**Task instructions**
Return the lines of the records starting at the line containing "At allsarkari-naukri.com, accessible from" and ending at the line containing "Types of Outpatient", reproducing each one verbatim. Leave the pictures out of your answer.
-.-.-
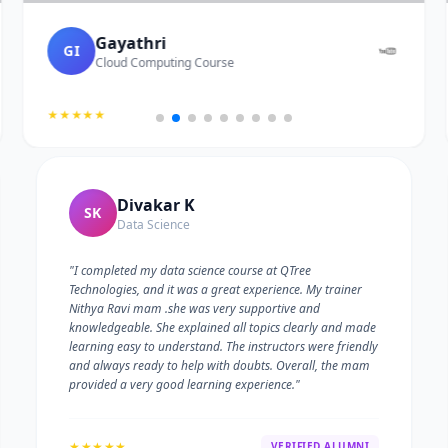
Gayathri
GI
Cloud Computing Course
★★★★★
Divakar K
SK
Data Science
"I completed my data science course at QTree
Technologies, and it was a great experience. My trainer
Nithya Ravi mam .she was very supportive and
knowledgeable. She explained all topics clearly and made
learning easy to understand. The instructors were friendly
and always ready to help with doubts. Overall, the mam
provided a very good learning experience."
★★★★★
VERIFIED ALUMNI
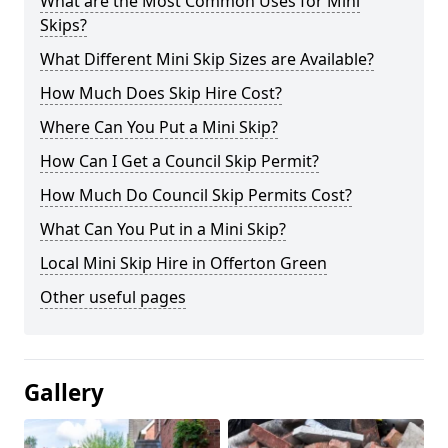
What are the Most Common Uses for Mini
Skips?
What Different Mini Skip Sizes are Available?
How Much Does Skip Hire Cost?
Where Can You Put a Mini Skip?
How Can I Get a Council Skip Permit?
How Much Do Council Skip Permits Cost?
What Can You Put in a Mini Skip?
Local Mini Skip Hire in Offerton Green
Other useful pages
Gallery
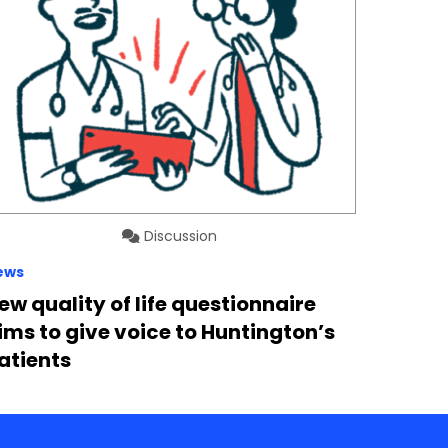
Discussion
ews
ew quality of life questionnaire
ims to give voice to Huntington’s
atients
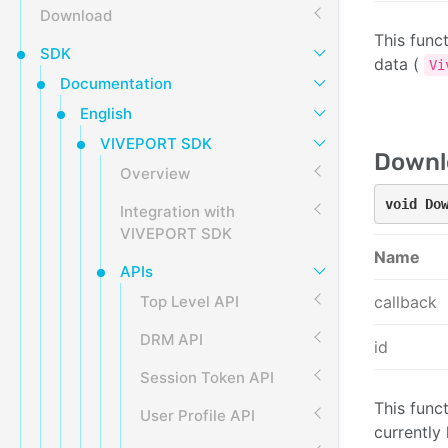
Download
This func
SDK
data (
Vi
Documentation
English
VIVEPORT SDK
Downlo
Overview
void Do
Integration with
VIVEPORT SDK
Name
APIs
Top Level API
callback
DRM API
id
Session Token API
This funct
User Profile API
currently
-.-.-
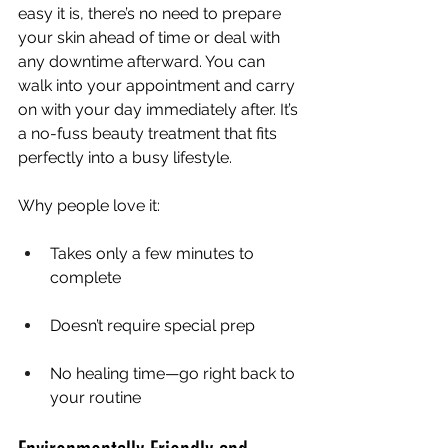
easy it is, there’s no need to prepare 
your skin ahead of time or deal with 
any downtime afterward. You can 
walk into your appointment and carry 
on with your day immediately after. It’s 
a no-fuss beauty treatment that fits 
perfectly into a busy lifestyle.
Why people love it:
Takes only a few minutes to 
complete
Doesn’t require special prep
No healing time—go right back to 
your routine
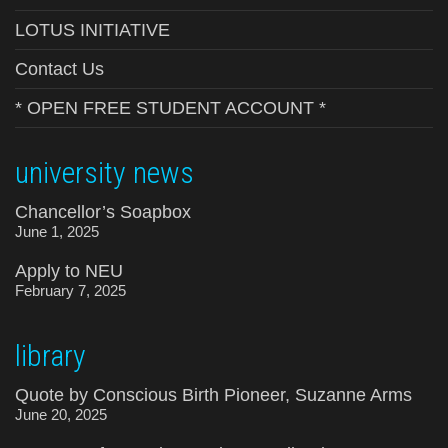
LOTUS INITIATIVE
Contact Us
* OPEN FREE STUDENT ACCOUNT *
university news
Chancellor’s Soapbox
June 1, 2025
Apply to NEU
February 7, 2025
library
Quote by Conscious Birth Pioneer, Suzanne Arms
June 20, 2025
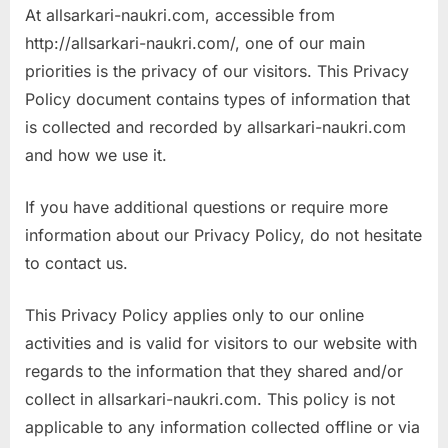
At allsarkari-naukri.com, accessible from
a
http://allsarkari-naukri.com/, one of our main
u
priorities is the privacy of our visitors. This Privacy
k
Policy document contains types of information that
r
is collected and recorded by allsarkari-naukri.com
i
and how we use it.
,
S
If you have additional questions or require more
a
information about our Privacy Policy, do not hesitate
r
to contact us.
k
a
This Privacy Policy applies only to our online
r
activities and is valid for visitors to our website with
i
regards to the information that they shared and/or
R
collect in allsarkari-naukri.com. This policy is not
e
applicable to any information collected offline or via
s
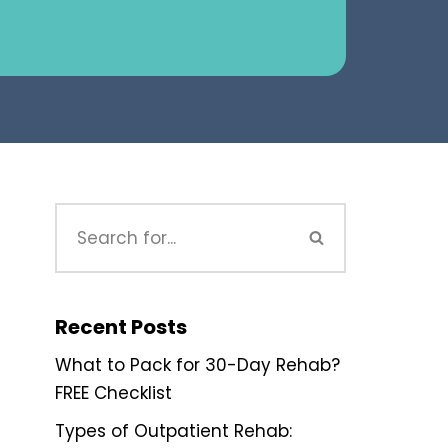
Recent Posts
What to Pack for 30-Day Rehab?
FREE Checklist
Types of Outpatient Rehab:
-.-.-
**Solution to the exercise**
At allsarkari-naukri.com, accessible from
a
http://allsarkari-naukri.com/, one of our main
u
priorities is the privacy of our visitors. This Privacy
k
Policy document contains types of information that
r
is collected and recorded by allsarkari-naukri.com
i
and how we use it.
,
S
If you have additional questions or require more
a
information about our Privacy Policy, do not hesitate
r
to contact us.
k
a
This Privacy Policy applies only to our online
r
activities and is valid for visitors to our website with
i
regards to the information that they shared and/or
R
collect in allsarkari-naukri.com. This policy is not
e
applicable to any information collected offline or via
s
Recent Posts
What to Pack for 30-Day Rehab?
FREE Checklist
Types of Outpatient Rehab:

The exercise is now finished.